Vitali Klitschko als Boxer: Hier feiert er den Sieg über Manuel Charr in Moskau im September 2012. Klitschko blieb Weltmeister im Schwergewicht.
Vitali Klitschko als Boxer: Hier feiert er den Sieg über Manuel Charr in Moskau im September 2012. Klitschko blieb Weltmeister im Schwergewicht. © dpa | Sergei Ilnitsky

Wäre die Ukraine Mitglied der EU, wären ihre europäischen Partner laut einer 2009 in den EU-Vertrag eingefügten Beistandsklausel zu Hilfe verpflichtet. Finanzielle Hilfe, Sanktionen gegen Russland, Waffenlieferungen, schnelle Lösungen bei der Aufnahme von Flüchtlingen – faktisch wendet die EU die Beistandsklausel aber schon jetzt in Bezug auf die Ukraine mit vielen der ihr zur Verfügung stehenden Mittel an. Diese Einigkeit ist wichtig, die Menschen in der Ukraine haben die Unterstützung der Europäer verdient.
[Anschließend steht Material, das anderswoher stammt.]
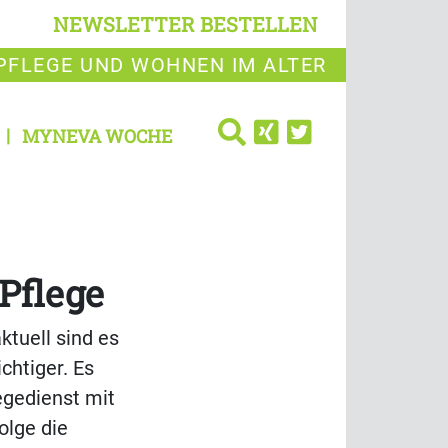
NEWSLETTER BESTELLEN
PFLEGE UND WOHNEN IM ALTER
MYNEVA WOCHE
Pflege
ktuell sind es
chtiger. Es
egedienst mit
olge die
„Klitschkos härtester Kampf“, lautete die Überschrift zu meinem Artikel im Jahr 2014 – mit Blick auf seine politische Karriere an der Spitze einer Stadt, die nun von russischen Truppen umzingelt ist, eine Stadt zwischen Angst und Siegeswillen.

Ob der Box-Champion diesen Kampf gewinnen kann? Man kann kaum noch daran glauben, der K.o. ist nur eine Frage der Zeit. Eines ist Klitschko in diesem Krieg aber bereits: ein moralischer Sieger.

Die Autorin war von 2007 bis 2010 EU-Korrespondentin in Brüssel. 2014 traf sie bei einer Reise mit der EU-Kommission Vitali Klitschko in Kiew.